Kelly Graves smiled and laughed.
“Are you concerned about your job security?” a member of the media asked the Oregon women’s basketball coach. Oregon (11-16, 2-12 Pac-12) is on a nine-game losing streak, capped by its 74-55 home defeat to No. 9 UCLA on Sunday night, and cut adrift from a conference that finds itself in the national spotlight.
But he smirked, Graves doesn’t worry — as he’s often exclaimed, he’s a positive guy! But Sunday’s presser was a shift from the norm.
“We’ve had a pretty good run here. We’re struggling — everybody knows it, [but] we are the ones who’ve set the bar here,” Graves said. “We haven’t reached our own bar, for sure, but the bar was set in the last 10 years.”
That’s not to say that this isn’t as far away from that elite level as the Ducks have been, but with the understanding that this season is effectively over, Oregon’s eyes are on the future. It’ll be forced to move on from several players, whether through graduation or the ever-present transfer portal, and rebuild the culture of excellence that led it into national championship-contention before the COVID-19 pandemic.
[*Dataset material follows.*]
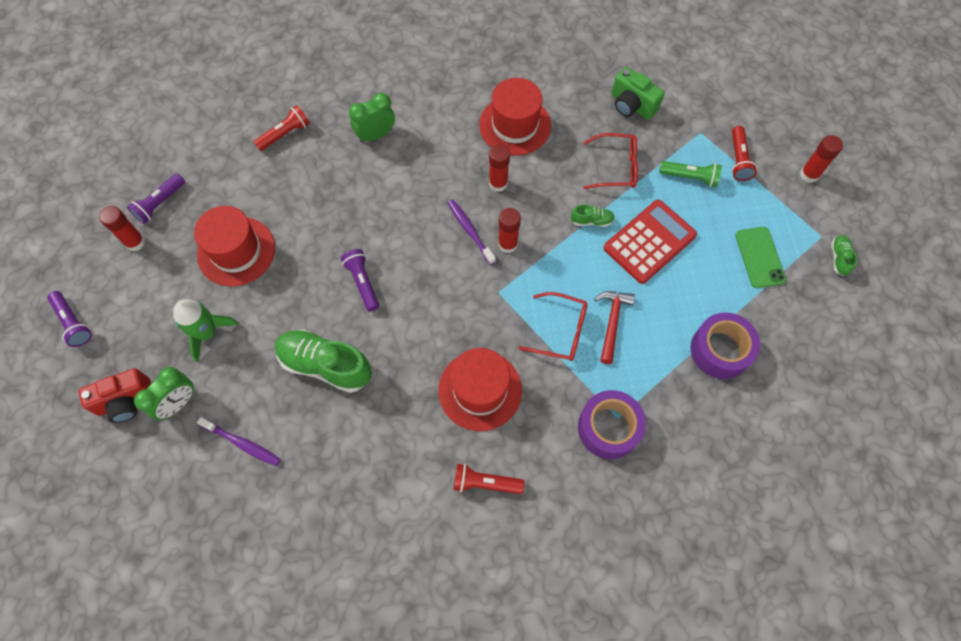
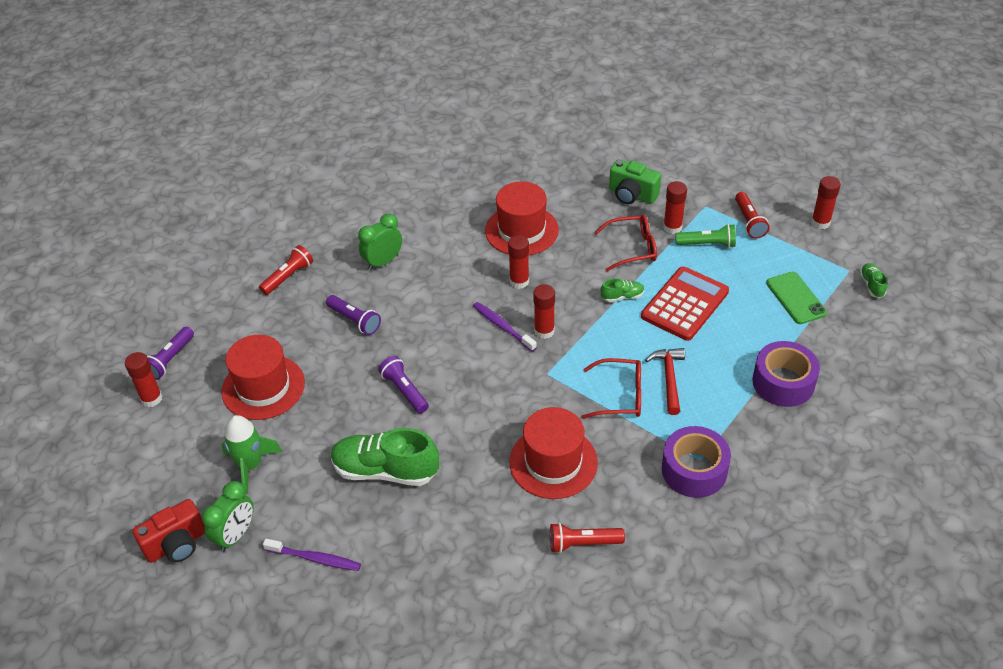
camera: 10 degrees left, 20 degrees down
purple flashlight [47,291,92,347] -> purple flashlight moved to [326,295,381,335]
none -> red glue stick [663,181,687,234]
It’ll take more than what remains after this season is over to return to that mountaintop. Despite the possibility of Phillipina Kyei, Grace VanSlooten, Chance Gray and injured freshman Sofia Bell returning, it’s obvious that there’s two or three more steps that this team must take down the road before it can compete. Especially in the Big Ten.
Graves acknowledged that fact while backing his team. In the postgame, he said, “[This team] is working their butts off…it’s going to take recruiting, it’s going to take working the portal… We’ve been there and we can get back there, but I’m not taking anything away from the group that’s out there busting their butt.”
It’s difficult to watch, sometimes, but he asks for faith.
A program that has established what it means to play basketball at Oregon surely deserves that respect. Especially in the modern age of college sports, instant and constant success are demanded — and its a level that Oregon has drifted further and further from in recent years.
Oregon has lost consecutive games by 19, 37, 22 and 33 points. All of those schools were inside the top 18 of the A.P. poll, but that’s where Oregon has been in years past. It doesn’t look like the same team at all. In the first five minutes against UCLA, the Ducks gave up open looks possession after possession. The Bruins’ Londynn Jones had 12 shots from beyond the arc — and only converted three of what seemed like an endless stream of opportunities.
In conference play alone, the Ducks are bottom of the Pac-12 for field goals — both made and attempted, and sit 11th of 12 for total rebounds and steals. Their ability to compete relies on their opponent’s inability to do so — something that is uncommon in the conference that could produce a champion.
There’s any number of excuses: Oregon’s strength of schedule is fifth-hardest in the nation, the Ducks lost multiple key players both to injury and the transfer portal and those that have remained healthy are forced to play outsized minutes. The reality is, though, that this team cannot continue at the level it’s at. That credibility that it has built, as strong as it may have been, is not untouchable, and Kelly Graves should (eventually) start to worry.